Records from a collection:
☆ ☆ ☆ ☆

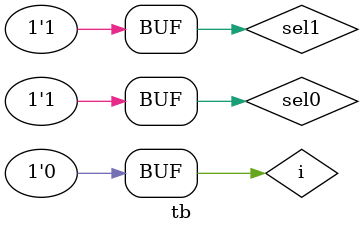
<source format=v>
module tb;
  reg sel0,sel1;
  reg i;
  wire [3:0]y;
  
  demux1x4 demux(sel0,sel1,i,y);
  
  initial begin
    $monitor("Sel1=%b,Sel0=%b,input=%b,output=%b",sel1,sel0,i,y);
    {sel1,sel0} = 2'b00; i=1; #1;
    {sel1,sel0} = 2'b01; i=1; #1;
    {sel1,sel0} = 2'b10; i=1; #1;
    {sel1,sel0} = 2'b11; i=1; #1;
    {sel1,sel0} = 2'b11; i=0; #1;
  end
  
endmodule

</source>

☆ ☆ ☆ ☆

Task details — Please keep the pictures out and reproduce the records above exactly.

Task solution —
<source format=v>
module tb;
  reg sel0,sel1;
  reg i;
  wire [3:0]y;
  
  demux1x4 demux(sel0,sel1,i,y);
  
  initial begin
    $monitor("Sel1=%b,Sel0=%b,input=%b,output=%b",sel1,sel0,i,y);
    {sel1,sel0} = 2'b00; i=1; #1;
    {sel1,sel0} = 2'b01; i=1; #1;
    {sel1,sel0} = 2'b10; i=1; #1;
    {sel1,sel0} = 2'b11; i=1; #1;
    {sel1,sel0} = 2'b11; i=0; #1;
  end
  
endmodule

</source>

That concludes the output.